Write the next part of the text below about the Lehesten slate quarry, picking up after its final sentence.

### TEXT SECTION
________________
This lift once took workers down into the quarry. “Glückauf”, they said to one another, when going down into the quarry. This is, how they wished to one another that they would find valuable slate and that they will return safely.

The house behind the lift hosts the former shaft lifting system. The slates were reloaded on to the mine train.

 

Slate road of Thuringia and Franconia

Lehesten is part of the slate road of Thuringia and Franconia. Lehesten was specialized on the production of slates for roofs, Steinau made slate pencils and Ludwigsstadt is known for slate tablets for writing. 

Since the 13th century, slate was mined at Lehesten. It was one of the largest slate mines of the continent. In 1889, the quarry was connected to the train system. Between 1870 and 1910, the quarry employed 2500 miners. The slate was sold worldwide. In 1945, Thuringia became part of the German Democratic Republic. It was close to the inner German border, prohibited zone.  Before 1945, workers came from Thuringia AND Franconia, and when the border closed, the workers from Franconia lost their job. 

The mining was ceased in 1999 and turned into a museum.  

The origin of the slate of Thuringia are sediments deposited in layers in the so-called Rheia Ocean about 350 million years ago. The sediments dried out, were folded, pressed, pushed around and shifted. Schubert (“unser afrikanischer Schiefer”) describes this “drama” in four acts in detail. The layer of highest value for us is the so-called “Blue Stone” (Blauer Stein, hence named “Blue Gold” with an excellent cleavage property). I learn that the slate of Thuringia and Franconia is much older than our slate in Switzerland which evolved with the Alps about 50 million years ago. 

 

The energy centre with the Kompressorenwart (compressor guard)
________________
### SUPPLIED DATA
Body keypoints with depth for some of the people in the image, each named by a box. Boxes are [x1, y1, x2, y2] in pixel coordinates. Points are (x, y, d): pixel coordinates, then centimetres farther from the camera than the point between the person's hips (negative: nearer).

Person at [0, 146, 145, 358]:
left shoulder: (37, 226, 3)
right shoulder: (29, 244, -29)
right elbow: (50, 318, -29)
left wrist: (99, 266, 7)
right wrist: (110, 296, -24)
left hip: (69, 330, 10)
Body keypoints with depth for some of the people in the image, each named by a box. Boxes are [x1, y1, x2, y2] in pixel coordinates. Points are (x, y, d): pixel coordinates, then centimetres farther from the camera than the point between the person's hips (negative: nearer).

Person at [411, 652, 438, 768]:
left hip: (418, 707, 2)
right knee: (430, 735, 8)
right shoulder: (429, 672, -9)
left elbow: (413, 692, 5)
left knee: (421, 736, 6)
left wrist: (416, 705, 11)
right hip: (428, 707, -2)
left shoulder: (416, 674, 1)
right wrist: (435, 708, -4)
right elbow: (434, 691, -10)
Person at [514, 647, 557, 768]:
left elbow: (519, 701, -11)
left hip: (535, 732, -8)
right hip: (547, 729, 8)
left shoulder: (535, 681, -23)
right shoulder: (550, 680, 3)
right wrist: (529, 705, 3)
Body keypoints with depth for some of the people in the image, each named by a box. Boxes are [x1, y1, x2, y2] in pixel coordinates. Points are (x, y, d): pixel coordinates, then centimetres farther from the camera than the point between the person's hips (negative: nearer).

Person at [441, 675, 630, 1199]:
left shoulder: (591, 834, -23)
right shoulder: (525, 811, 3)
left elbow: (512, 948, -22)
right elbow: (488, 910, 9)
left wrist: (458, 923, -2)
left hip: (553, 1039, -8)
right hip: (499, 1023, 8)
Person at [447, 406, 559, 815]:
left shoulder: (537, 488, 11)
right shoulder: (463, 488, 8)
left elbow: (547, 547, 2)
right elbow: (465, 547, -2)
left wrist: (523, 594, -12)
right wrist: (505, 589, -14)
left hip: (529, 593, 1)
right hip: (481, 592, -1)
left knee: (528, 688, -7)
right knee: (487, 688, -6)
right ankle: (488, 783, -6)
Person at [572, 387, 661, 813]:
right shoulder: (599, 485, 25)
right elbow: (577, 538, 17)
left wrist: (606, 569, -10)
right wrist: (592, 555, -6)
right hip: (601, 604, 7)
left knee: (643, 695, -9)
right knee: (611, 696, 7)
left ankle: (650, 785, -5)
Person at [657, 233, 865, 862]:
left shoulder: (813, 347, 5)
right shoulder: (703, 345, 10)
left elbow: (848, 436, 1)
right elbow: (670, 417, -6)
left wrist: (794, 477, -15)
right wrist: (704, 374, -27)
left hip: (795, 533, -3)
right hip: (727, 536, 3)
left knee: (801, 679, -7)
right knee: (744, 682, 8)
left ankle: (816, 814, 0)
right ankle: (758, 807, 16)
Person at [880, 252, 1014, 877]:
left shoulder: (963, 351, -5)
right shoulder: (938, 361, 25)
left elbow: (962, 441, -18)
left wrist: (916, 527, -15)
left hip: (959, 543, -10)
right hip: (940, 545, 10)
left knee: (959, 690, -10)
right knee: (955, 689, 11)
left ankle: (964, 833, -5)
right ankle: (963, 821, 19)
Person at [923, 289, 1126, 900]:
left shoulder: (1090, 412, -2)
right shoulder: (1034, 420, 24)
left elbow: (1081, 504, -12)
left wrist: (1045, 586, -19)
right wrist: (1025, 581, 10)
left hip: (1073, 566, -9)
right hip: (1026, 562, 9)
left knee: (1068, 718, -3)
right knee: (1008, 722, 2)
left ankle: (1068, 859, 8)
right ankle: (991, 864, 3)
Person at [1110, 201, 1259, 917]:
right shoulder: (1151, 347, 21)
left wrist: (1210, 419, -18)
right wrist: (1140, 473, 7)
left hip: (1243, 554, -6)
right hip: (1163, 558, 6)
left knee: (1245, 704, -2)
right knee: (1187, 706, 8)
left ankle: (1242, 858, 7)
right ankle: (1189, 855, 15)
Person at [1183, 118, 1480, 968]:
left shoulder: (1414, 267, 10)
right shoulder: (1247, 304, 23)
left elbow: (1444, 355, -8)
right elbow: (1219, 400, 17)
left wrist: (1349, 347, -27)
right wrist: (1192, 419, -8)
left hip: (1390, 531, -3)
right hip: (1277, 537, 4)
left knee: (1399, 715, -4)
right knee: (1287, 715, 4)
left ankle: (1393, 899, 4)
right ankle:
________________
### RESULT OF THE EXERCISE
Exploring the Lehesten mine, we enter the compressor house. The mine made its own electricity. The compressor guard had to monitor the pression, as the panel explains. 

The compressor guard sat in a small room and walked through his compressor house every fifteen to thirty minutes. 

At Christmas, the workers set up a tiny Christmas tree. 

 

Göpelschachtanlage (Shaft lifting system)

“Göpel” could be phonetically related to the German word “heben” (=lift, this is what our guide said) or to the sorbic word hibadlo or gybadlo .

The shaft lifting system was once driven by horses and later by a steam engine.

The foreman would talk to the workers using this megaphone. 

These are some examples of the shoes and the helmets the workers used in former times.

 

Cleaving and cutting the slate

The former “Spalthütte” (cleavage hut) is now the visitor centre. Our guide demonstrates, …  

… how the slates were split and ….

… cut. For cutting, he used a tool that reminds me of my paper cutter machine. I am astonished to see, how smoothly it cuts slate.

Templates helped to shape the shingles for roofs and houses.

Tedious manual work.

 

Slate products

In the villages of the Thuringian Slate Mountains, most houses are covered with slate shingles, as this transformer house at the Lehesten quarry.

However, it is not just roofs and houses … Do you still remember the slate tablets (Schiefertafel) … 

… and slate pencils (Griffel) you used at school? Even in the 1950’s some of us still had them at primary school. 

I never thought about how they were produced before. 

I bought some slate plates at the museum shop that could be used as a cheese board – a nice souvenir and a small gift.

 

Map overview of Thuringia

This is the overview of our tour across Thuringia. Lehesten is located south of Saalfeld. 

Our next visit will be Lauscha, where glass is produced.

 

Sources:

  • Heidi Schmitt, “Thüringen Reiseführer”, Michael Müller Verlag 2020
  • Dina Stahn, “Bädeker Reiseführer Thüringen”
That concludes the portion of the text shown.